● **Exercise description**
The lines to be extracted run from the start of the listing through the line containing "left shoulder: (727, 322, 1)"; copy them exactly and nothing else.

● **Records for this task**
▽

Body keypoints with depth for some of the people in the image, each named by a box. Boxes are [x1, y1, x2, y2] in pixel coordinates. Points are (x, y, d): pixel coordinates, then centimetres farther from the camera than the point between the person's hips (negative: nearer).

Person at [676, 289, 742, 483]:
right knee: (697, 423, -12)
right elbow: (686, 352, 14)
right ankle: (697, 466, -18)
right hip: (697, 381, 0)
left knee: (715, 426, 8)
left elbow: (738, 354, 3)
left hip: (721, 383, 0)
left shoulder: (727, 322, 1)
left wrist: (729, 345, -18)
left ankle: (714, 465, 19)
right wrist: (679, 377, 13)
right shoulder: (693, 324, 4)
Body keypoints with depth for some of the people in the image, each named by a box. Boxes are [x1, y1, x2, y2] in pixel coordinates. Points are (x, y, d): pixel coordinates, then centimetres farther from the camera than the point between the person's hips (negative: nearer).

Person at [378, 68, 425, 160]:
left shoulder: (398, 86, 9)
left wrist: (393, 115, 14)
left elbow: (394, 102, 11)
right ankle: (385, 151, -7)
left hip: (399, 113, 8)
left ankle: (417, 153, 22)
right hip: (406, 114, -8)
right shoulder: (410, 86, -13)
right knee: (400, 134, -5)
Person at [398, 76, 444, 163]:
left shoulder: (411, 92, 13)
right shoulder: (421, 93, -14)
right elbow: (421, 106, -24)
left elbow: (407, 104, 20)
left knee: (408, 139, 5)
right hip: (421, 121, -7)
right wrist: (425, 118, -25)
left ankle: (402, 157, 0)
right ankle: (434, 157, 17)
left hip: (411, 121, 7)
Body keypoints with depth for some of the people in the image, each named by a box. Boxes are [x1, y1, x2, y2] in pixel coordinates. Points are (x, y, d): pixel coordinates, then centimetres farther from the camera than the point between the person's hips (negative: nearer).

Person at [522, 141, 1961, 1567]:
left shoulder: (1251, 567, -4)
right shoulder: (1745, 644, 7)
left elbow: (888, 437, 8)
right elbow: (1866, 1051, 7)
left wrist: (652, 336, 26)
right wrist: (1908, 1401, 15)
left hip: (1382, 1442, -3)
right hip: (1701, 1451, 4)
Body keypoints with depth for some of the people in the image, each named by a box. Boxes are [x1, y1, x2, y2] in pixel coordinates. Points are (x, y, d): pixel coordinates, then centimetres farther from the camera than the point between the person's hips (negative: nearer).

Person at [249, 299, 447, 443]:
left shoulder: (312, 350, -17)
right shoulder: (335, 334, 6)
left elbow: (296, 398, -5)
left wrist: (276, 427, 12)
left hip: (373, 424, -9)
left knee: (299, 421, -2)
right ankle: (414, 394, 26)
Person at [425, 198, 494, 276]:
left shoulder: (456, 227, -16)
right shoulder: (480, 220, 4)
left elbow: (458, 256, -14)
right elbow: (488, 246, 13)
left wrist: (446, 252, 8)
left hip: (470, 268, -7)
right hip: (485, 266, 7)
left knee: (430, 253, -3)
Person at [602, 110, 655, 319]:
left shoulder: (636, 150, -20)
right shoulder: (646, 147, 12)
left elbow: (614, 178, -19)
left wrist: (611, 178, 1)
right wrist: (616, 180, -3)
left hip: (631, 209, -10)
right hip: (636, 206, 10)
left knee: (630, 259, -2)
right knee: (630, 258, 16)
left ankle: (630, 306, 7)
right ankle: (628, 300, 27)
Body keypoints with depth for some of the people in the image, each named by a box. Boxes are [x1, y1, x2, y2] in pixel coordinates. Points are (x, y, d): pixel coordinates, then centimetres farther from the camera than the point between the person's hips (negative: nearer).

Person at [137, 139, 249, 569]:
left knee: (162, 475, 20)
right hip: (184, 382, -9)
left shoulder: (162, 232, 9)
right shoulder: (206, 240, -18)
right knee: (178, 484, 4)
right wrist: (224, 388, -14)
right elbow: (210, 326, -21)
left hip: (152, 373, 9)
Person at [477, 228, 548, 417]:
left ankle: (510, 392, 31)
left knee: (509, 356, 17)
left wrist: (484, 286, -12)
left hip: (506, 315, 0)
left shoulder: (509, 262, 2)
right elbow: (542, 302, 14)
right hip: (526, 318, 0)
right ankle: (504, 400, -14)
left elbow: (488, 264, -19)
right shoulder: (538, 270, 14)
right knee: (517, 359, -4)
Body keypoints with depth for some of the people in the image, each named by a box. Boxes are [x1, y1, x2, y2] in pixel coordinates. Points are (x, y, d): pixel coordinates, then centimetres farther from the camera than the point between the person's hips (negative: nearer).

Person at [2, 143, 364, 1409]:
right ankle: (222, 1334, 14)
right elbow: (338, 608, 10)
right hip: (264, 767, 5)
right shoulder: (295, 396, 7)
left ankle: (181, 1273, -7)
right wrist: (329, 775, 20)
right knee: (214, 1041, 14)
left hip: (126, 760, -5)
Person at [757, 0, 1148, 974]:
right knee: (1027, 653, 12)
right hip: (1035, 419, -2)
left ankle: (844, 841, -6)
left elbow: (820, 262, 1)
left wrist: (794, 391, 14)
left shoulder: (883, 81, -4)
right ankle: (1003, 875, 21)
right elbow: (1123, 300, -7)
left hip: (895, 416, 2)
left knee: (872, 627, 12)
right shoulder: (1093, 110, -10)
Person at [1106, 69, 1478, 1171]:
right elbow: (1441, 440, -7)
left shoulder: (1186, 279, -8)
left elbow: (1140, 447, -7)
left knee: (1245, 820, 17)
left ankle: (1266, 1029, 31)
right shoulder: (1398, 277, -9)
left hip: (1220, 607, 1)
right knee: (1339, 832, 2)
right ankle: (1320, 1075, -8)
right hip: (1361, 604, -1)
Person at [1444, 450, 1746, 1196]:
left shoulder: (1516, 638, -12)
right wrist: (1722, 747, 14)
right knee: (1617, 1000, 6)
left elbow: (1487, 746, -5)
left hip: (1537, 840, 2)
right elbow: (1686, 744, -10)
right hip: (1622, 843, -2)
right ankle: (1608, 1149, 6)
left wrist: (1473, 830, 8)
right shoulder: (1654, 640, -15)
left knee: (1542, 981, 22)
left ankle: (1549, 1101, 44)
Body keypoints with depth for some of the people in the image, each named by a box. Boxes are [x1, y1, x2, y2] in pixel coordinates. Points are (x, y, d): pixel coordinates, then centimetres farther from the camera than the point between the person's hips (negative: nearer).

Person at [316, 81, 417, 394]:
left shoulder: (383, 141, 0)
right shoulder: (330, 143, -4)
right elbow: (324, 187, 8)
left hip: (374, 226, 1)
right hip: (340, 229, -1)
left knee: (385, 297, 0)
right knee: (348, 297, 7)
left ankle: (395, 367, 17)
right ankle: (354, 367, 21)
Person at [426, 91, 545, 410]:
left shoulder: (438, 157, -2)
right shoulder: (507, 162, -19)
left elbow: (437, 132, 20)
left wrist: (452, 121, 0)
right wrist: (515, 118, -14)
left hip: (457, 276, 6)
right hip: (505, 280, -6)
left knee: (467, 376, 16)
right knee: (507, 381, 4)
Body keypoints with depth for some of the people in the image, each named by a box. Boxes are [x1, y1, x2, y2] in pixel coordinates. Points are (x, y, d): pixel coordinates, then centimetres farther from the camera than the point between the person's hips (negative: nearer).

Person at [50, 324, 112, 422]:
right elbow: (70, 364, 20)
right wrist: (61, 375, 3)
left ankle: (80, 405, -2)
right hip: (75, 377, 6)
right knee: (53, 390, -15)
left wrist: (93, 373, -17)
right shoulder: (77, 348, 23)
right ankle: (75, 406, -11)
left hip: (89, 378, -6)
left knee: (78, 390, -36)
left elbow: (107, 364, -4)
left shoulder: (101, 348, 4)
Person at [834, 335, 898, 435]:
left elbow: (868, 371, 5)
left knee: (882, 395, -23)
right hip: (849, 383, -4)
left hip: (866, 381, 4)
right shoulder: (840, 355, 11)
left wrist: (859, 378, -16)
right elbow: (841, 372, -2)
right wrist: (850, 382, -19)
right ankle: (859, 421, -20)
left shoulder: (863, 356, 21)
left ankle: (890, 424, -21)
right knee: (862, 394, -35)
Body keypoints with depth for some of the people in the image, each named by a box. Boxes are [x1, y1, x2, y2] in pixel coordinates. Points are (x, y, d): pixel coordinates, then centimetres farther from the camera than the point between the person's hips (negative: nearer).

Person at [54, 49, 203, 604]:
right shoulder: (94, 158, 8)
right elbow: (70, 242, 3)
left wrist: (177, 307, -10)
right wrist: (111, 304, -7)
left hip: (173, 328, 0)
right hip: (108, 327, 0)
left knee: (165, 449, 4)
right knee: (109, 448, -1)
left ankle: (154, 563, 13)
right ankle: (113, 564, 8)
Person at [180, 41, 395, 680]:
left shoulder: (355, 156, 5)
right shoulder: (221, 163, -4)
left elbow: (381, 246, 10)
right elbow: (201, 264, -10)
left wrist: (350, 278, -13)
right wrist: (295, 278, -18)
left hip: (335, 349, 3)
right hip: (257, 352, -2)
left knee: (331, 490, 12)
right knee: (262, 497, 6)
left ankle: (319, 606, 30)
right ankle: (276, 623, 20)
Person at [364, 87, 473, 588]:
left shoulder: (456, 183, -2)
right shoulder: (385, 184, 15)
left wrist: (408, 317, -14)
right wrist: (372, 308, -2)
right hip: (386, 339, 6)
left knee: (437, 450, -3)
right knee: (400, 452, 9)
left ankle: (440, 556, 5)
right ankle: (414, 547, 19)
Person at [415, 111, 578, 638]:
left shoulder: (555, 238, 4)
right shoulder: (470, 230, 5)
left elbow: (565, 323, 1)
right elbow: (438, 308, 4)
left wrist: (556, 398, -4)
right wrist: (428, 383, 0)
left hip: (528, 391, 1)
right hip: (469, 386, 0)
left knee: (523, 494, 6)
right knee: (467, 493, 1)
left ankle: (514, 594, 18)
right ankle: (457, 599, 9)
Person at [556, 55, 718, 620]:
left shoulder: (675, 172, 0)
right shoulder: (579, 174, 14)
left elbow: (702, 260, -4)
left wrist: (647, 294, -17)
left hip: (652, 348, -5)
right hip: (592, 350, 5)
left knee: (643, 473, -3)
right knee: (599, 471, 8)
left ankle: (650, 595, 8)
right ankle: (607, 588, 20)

△

● **Solution for this exercise**
Body keypoints with depth for some of the people in the image, each named by a box. Boxes are [x1, y1, x2, y2] in pixel coordinates. Points are (x, y, d): pixel coordinates, then centimetres farther from the camera than the point between the person's hips (negative: nearer).

Person at [676, 289, 742, 483]:
right knee: (697, 423, -12)
right elbow: (686, 352, 14)
right ankle: (697, 466, -18)
right hip: (697, 381, 0)
left knee: (715, 426, 8)
left elbow: (738, 354, 3)
left hip: (721, 383, 0)
left shoulder: (727, 322, 1)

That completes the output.